**WHAT TO DO:**
Answer these from the text on bitcoin payment addresses below:
(a) According to the text, what can anyone doing blockchain surveillance say about everyone contributing to the publicly known address?
(b) With BTCPay, what kind of address is used for each transaction?
(c) When does BTCPay send an alert?

**EXCERPTED TEXT:**
☆ ☆ ☆ ☆

On the client side they've paid to a known, public address. Now let's imagine that the next customer is a member of antifa or the proud boys or some other socially objectionable group and they blab about it on social media.
Now this public bitcoin address is known more publicly and anyone doing blockchain surveillance can say (whether true or not) that everyone contributing to this address is also a member of said objectionable group.
Anyone with a brain can say this is absurd, but that doesn't stop the outrage mob and we all know it. It also provides an anchor from which to track back all inputs to this address and attempt to dox those customers.
In short, using a single address is bad for customer privacy.
Conversely, with BTCPay you have individual addresses for each transaction and BTCPay connects that transaction to the invoice on your commerce platform. In fact it will monitor and send you an alert when your customizable preferred amount of confirmations have been reached.

Data Retention (or Not)

☆ ☆ ☆ ☆

**DATA BLOCK:**
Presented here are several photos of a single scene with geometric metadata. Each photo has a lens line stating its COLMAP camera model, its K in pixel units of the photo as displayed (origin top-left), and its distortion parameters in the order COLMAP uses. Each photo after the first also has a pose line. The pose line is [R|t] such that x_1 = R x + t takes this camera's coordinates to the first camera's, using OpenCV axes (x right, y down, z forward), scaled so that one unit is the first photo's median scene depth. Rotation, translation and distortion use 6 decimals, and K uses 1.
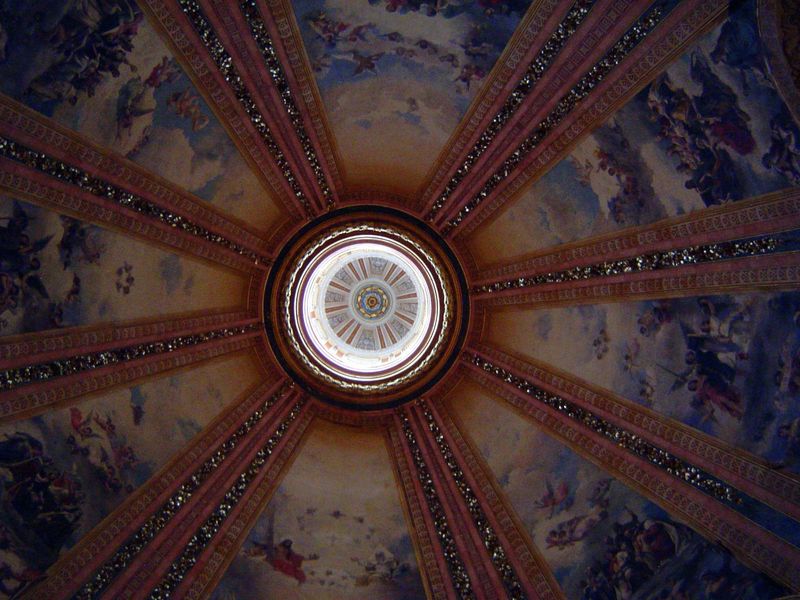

☆ ☆ ☆ ☆

**REPLY TO THE TASK:**
(a) That everyone contributing to the address is also a member of the objectionable group, whether true or not.
(b) An individual address for each transaction, which BTCPay connects to the invoice on the commerce platform.
(c) When the customizable preferred amount of confirmations has been reached.